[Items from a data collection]
--------
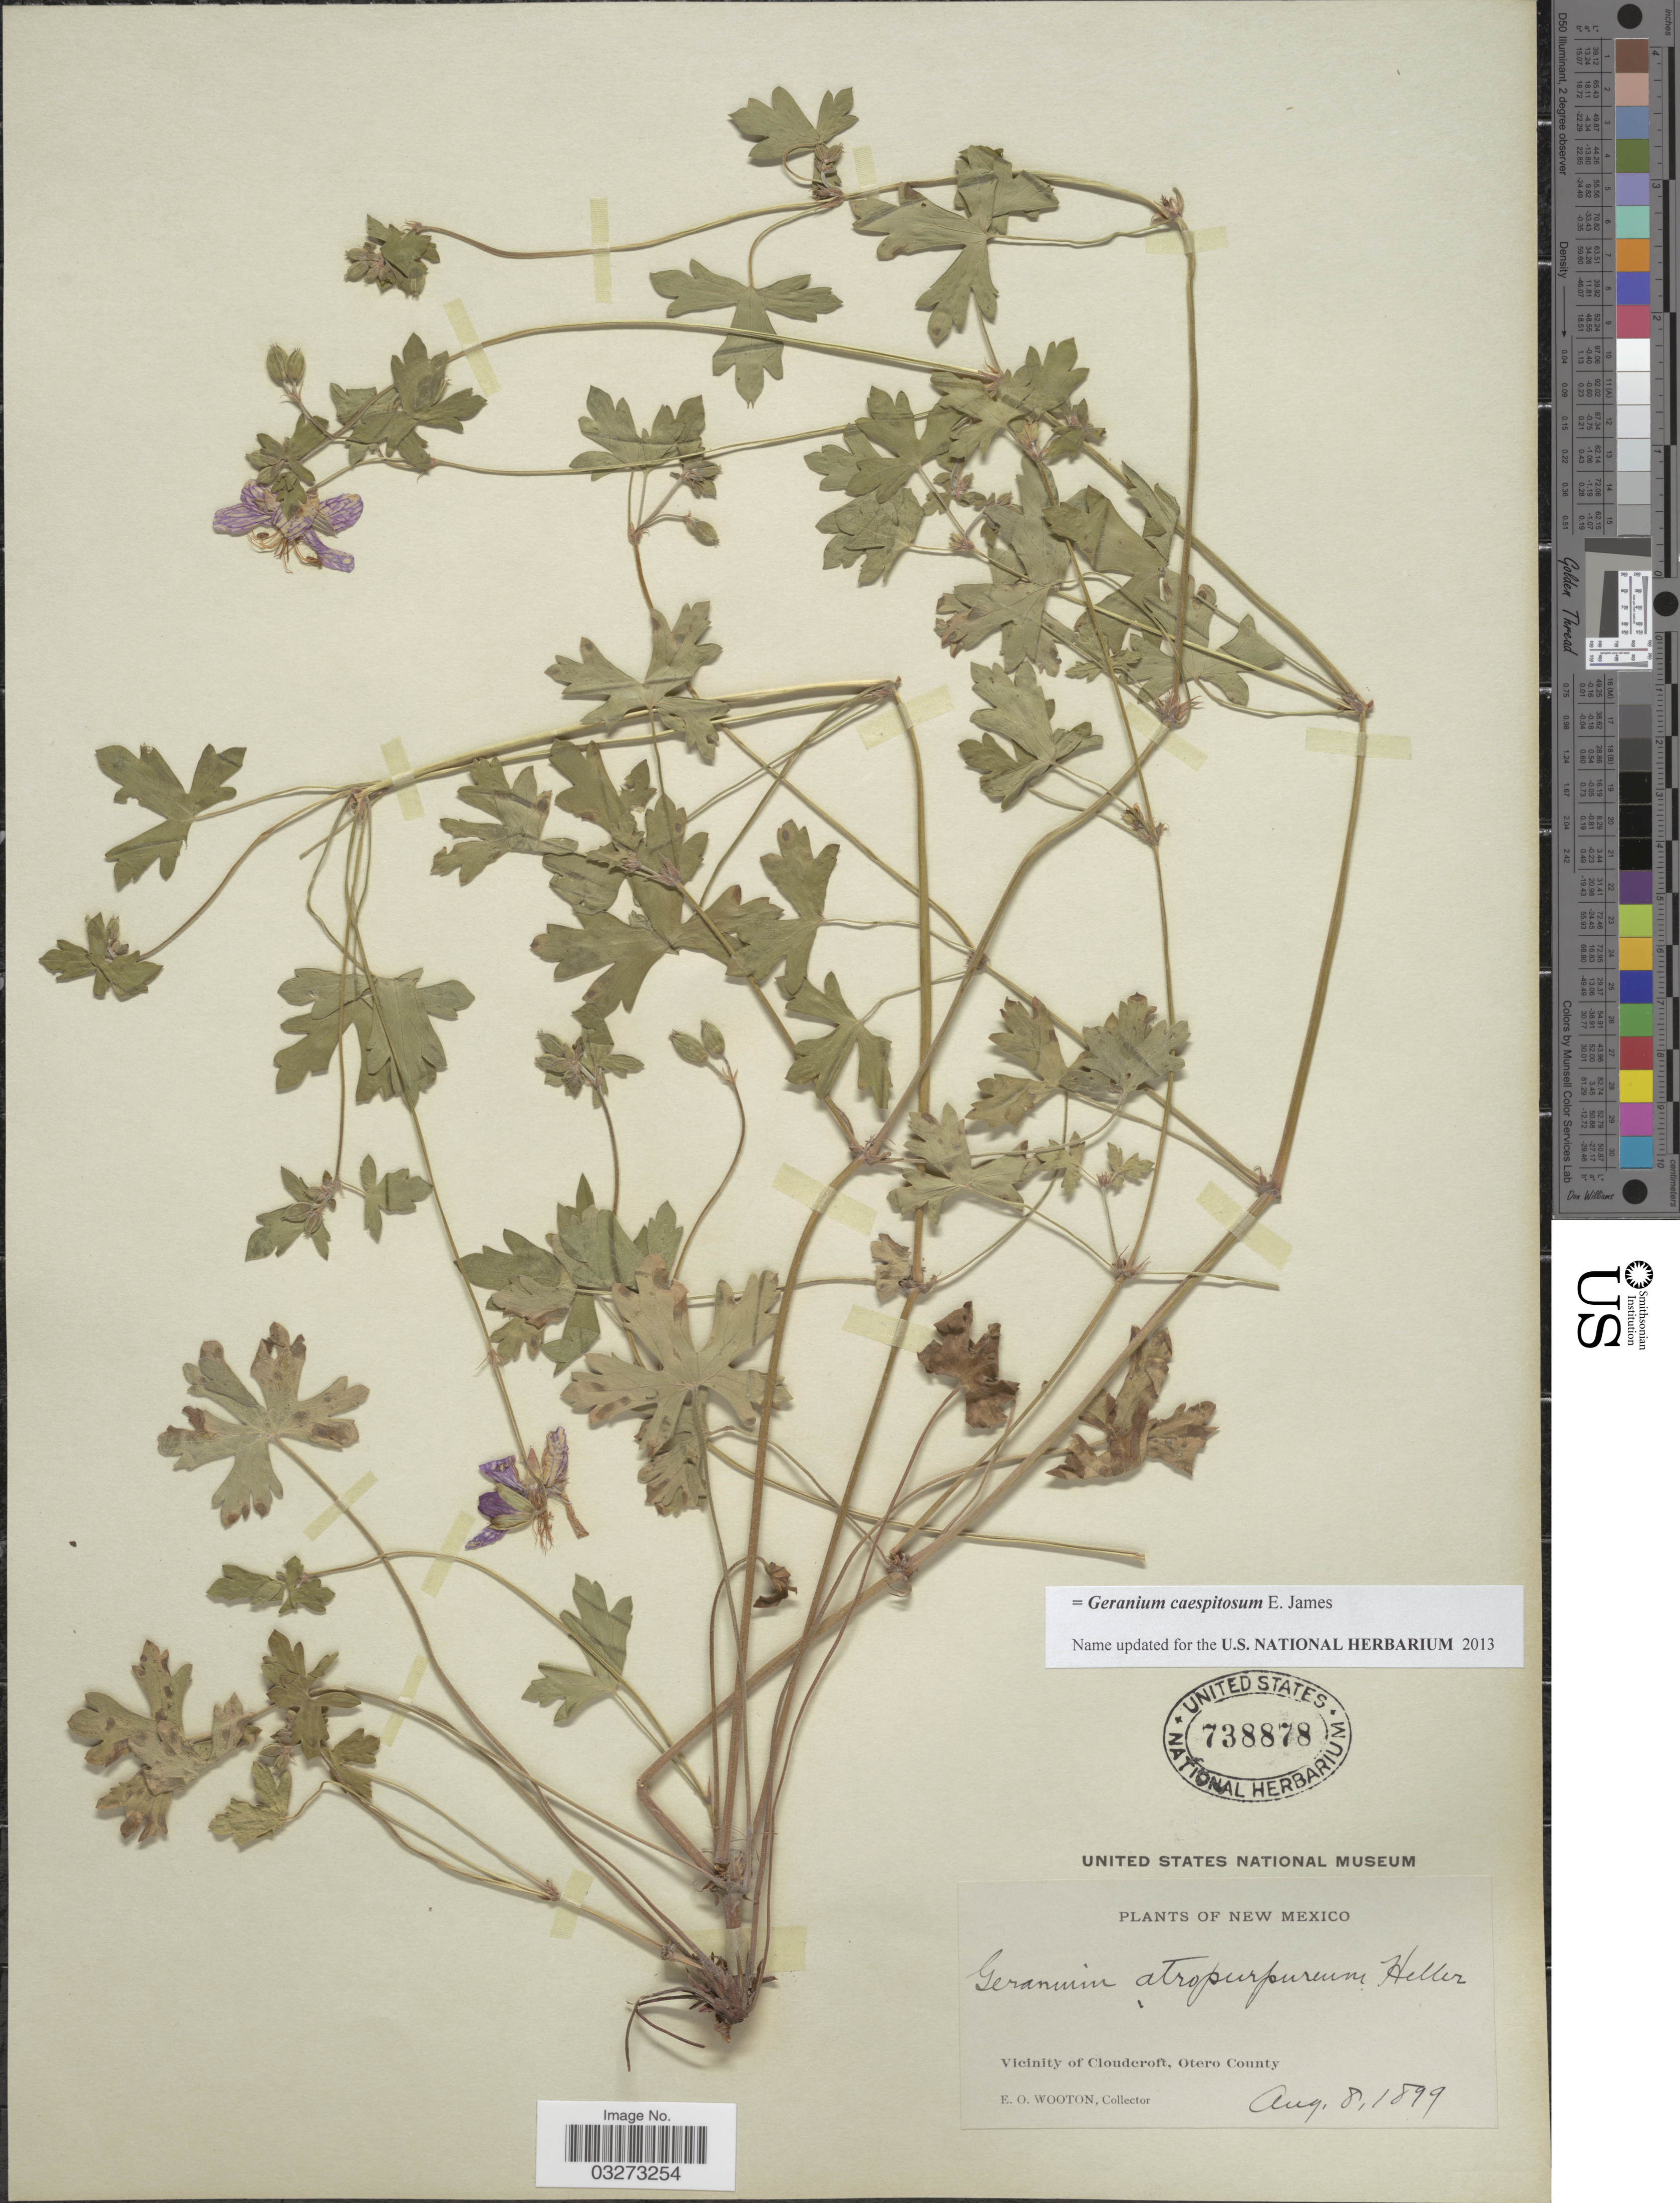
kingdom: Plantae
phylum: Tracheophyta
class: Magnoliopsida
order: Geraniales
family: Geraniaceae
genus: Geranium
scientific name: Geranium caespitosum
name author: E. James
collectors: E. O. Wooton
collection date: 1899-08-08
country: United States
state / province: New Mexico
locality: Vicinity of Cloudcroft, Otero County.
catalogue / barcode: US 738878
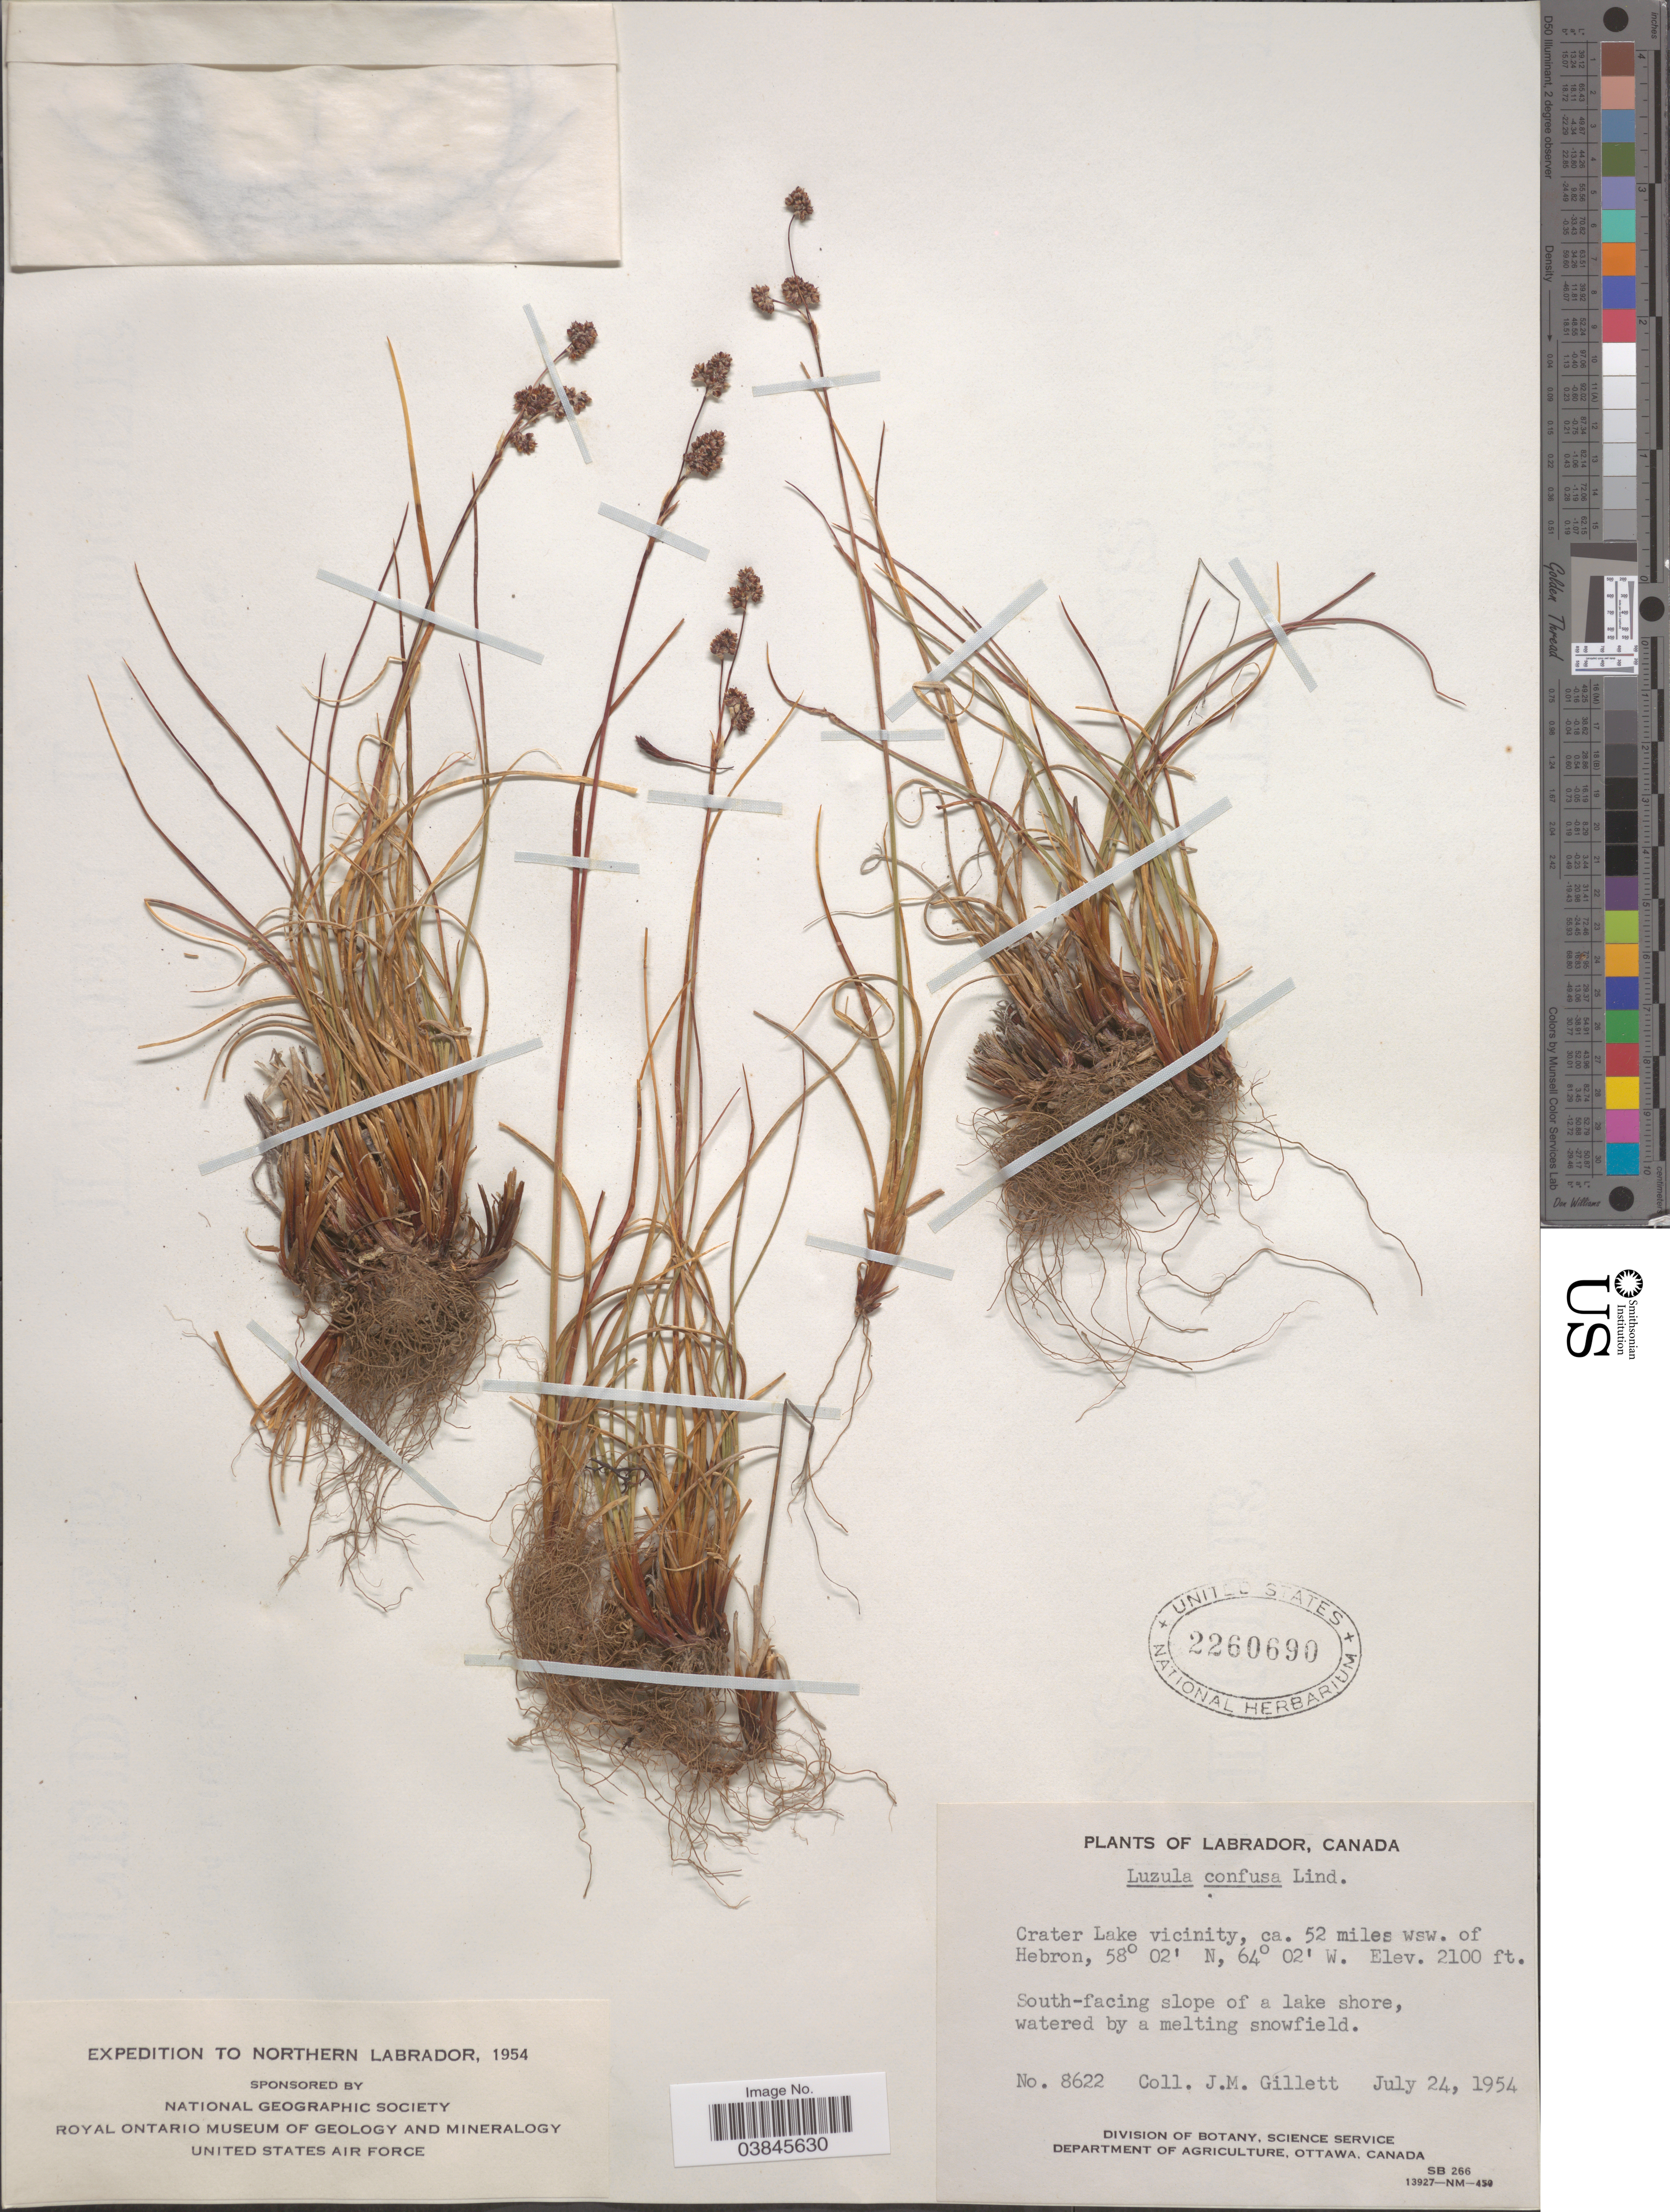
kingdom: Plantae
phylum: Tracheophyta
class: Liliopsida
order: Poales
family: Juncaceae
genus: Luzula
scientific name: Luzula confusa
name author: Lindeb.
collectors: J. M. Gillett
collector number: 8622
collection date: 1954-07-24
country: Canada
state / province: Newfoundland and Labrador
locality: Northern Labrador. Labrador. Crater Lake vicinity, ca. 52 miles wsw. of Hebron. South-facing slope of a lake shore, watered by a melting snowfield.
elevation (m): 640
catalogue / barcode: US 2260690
--------
PROBLEM TO WORK ON: Could you substitute "collected by" for "collectors" throughout the items above and give the lines again with nothing else changed? Leave the pictures out of your answer.

WRITTEN SOLUTION:
kingdom: Plantae
phylum: Tracheophyta
class: Magnoliopsida
order: Geraniales
family: Geraniaceae
genus: Geranium
scientific name: Geranium caespitosum
name author: E. James
collected by: E. O. Wooton
collection date: 1899-08-08
country: United States
state / province: New Mexico
locality: Vicinity of Cloudcroft, Otero County.
catalogue / barcode: US 738878
kingdom: Plantae
phylum: Tracheophyta
class: Liliopsida
order: Poales
family: Juncaceae
genus: Luzula
scientific name: Luzula confusa
name author: Lindeb.
collected by: J. M. Gillett
collector number: 8622
collection date: 1954-07-24
country: Canada
state / province: Newfoundland and Labrador
locality: Northern Labrador. Labrador. Crater Lake vicinity, ca. 52 miles wsw. of Hebron. South-facing slope of a lake shore, watered by a melting snowfield.
elevation (m): 640
catalogue / barcode: US 2260690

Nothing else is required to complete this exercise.